Henry's Law
Calculate gas solubility from pressure using Henry's Law: C = kH × P.
Explains soda carbonation, scuba decompression sickness, and oxygen in blood plasma.
The Formula
C = k_H × P
Henry's law states that the amount of gas dissolved in a liquid is proportional to the partial pressure of that gas above the liquid. Higher pressure forces more gas into solution.
Variables
| Symbol | Meaning |
|---|---|
| C | Concentration of dissolved gas (mol/L) |
| k_H | Henry's law constant (mol/L/atm, specific to each gas and temperature) |
| P | Partial pressure of the gas above the liquid (atm) |
Example 1
CO₂ has k_H = 0.034 mol/L/atm at 25°C. Find dissolved CO₂ at 2 atm pressure.
C = 0.034 × 2
C = 0.068 mol/L
Example 2
O₂ has k_H = 0.0013 mol/L/atm. How much dissolves at sea level (P_O₂ = 0.21 atm)?
C = 0.0013 × 0.21
C = 0.000273 mol/L ≈ 2.73 × 10⁻⁴ mol/L
When to Use It
Use Henry's law when:
- Calculating gas solubility in beverages (carbonation)
- Understanding decompression sickness in scuba diving
- Modeling oxygen and CO₂ exchange in blood
- Designing gas absorption equipment in industry
Limitations
- Henry's law is accurate only for dilute solutions at low pressures — at high concentrations or pressures, solute-solvent interactions cause deviations
- The constant k_H is strongly temperature-dependent: gas solubility generally decreases as temperature rises, which is why warm soda goes flat faster than cold soda
- The law applies only to gases that do not react with the solvent — CO₂ partially reacts with water to form carbonic acid (H₂CO₃), requiring a modified equilibrium treatment
Key Notes
- Formula: C = k_H × P: C is the concentration of dissolved gas (mol/L or mg/L), k_H is Henry's law constant (specific to each gas-solvent pair and temperature), and P is the partial pressure of the gas above the liquid.
- Temperature dependence — opposite of most solids: Gas solubility decreases as temperature increases. Cold water holds more dissolved oxygen than warm water — critical for aquatic life. This is why warm rivers and lakes have lower oxygen levels in summer.

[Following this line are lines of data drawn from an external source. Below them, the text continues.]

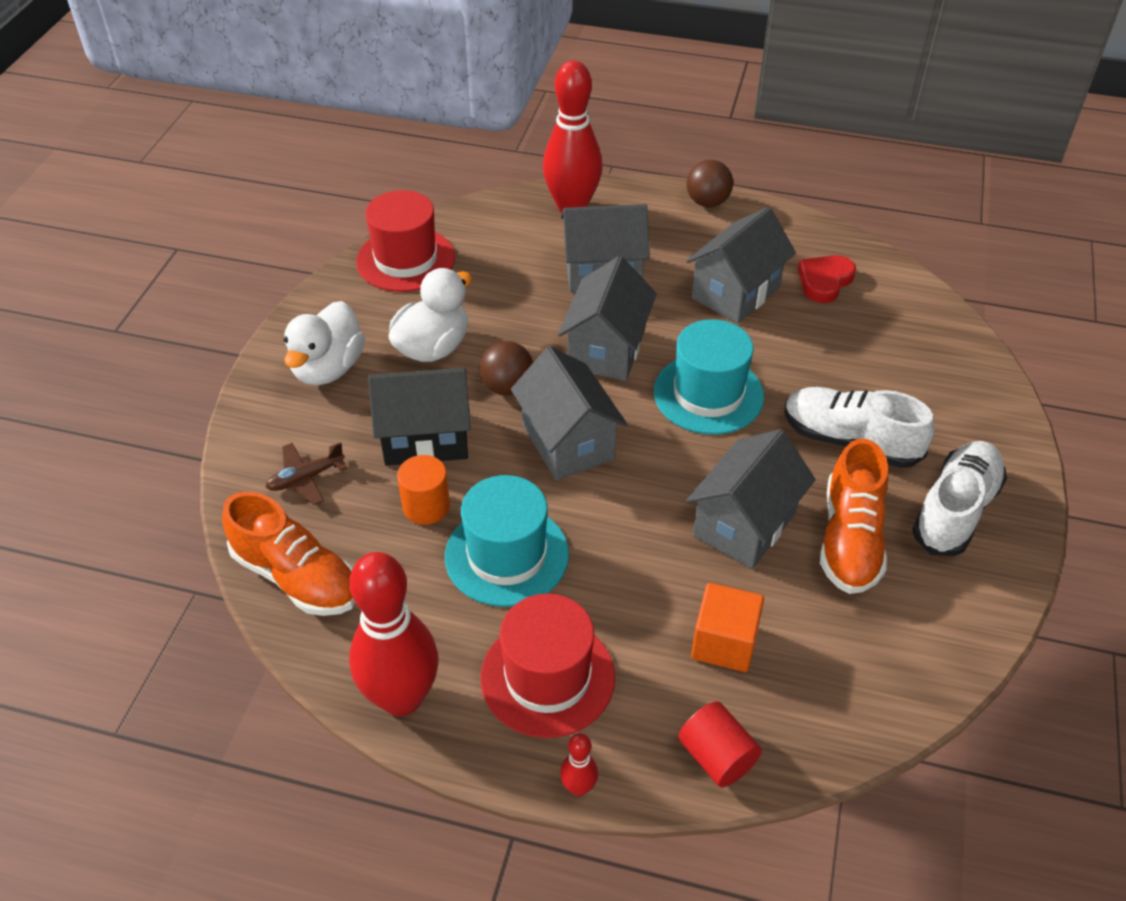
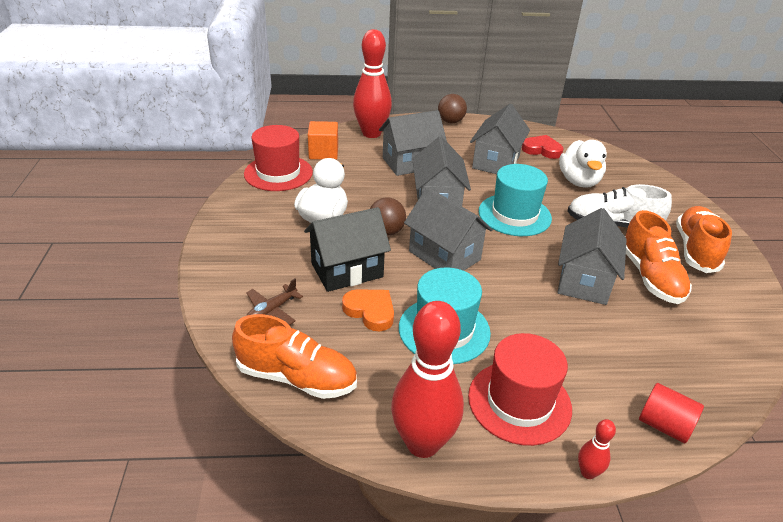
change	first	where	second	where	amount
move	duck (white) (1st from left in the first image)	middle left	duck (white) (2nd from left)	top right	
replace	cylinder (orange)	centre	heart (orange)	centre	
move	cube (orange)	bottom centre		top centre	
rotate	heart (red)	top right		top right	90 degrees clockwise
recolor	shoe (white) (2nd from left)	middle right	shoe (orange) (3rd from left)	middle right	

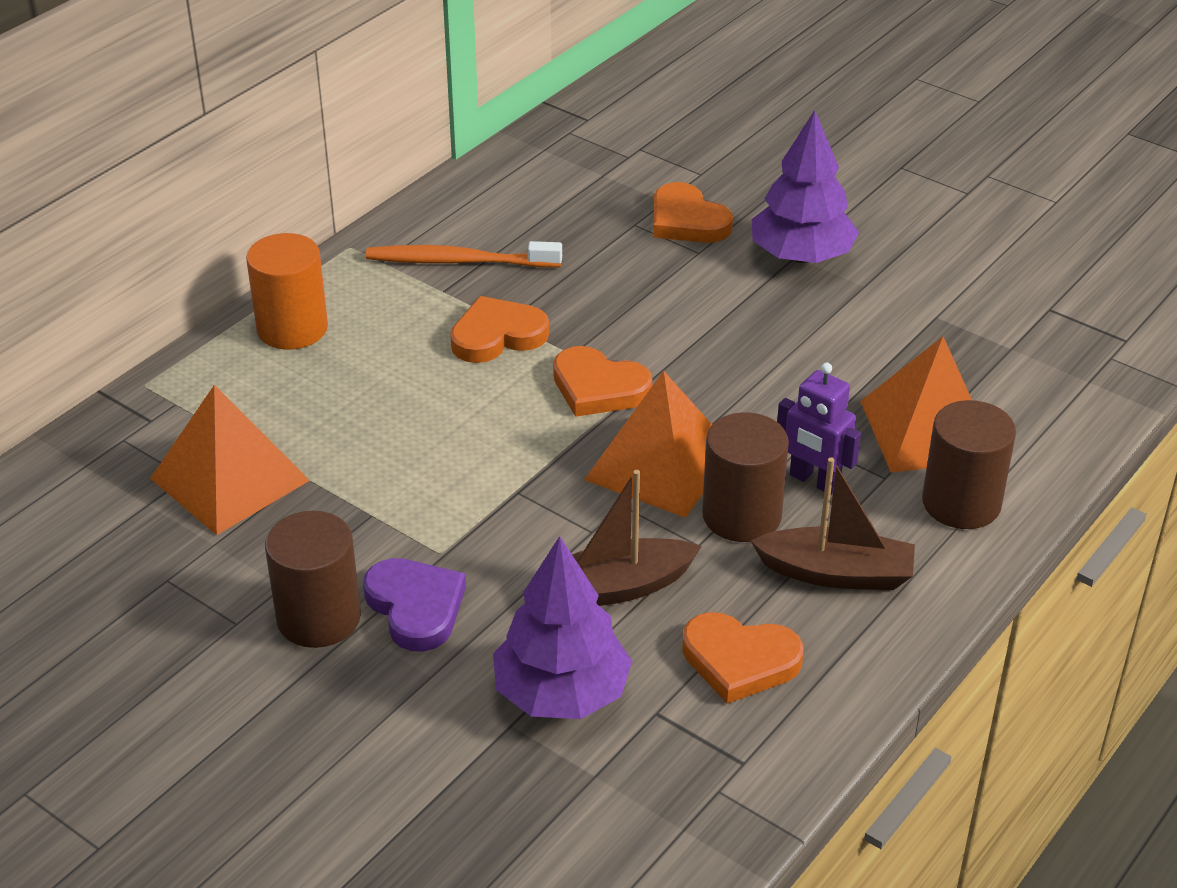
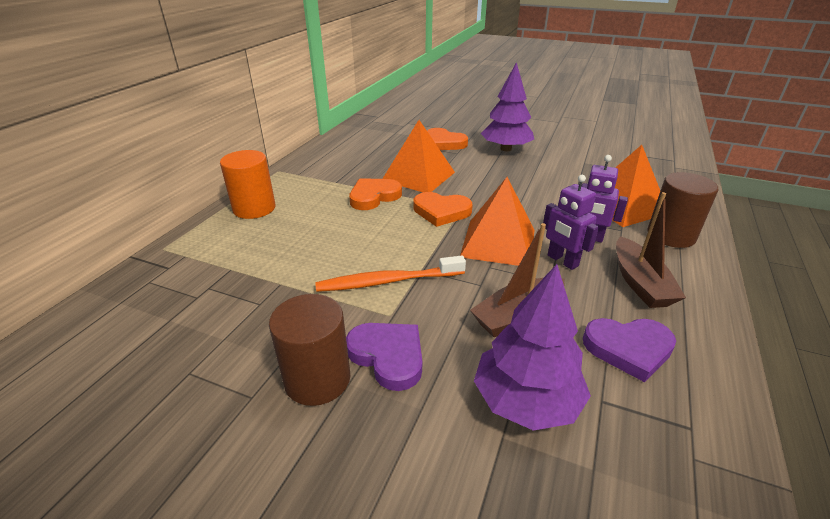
change	first	where	second	where	amount
move	pyramid (orange) (1st from left)	middle left		top centre	
move	toothbrush (orange)	top centre		centre	
recolor	heart (orange) (4th from left)	bottom centre	heart (purple) (2nd from left)	bottom right	
replace	cylinder (brown) (2nd from left)	centre	robot (purple) (1st from left)	middle right	
rotate	boat (brown) (2nd from left)	middle right		middle right	90 degrees clockwise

- Decompression sickness (the bends): At depth, divers breathe compressed air; higher pressure dissolves more nitrogen in blood per Henry's law. Rapid ascent reduces pressure suddenly — dissolved N₂ comes out of solution as bubbles in blood and tissues, causing serious injury.
- Carbonation: CO₂ is dissolved in beverages at high pressure (~3–4 atm). Opening a bottle or can drops the pressure to atmospheric, dramatically reducing CO₂ solubility — the excess CO₂ comes out as bubbles.
- Applications: Henry's law is used in wastewater treatment (stripping dissolved gases), blood-gas exchange modeling in the lungs, environmental fate modeling of volatile organic compounds (VOCs), and hyperbaric oxygen therapy design.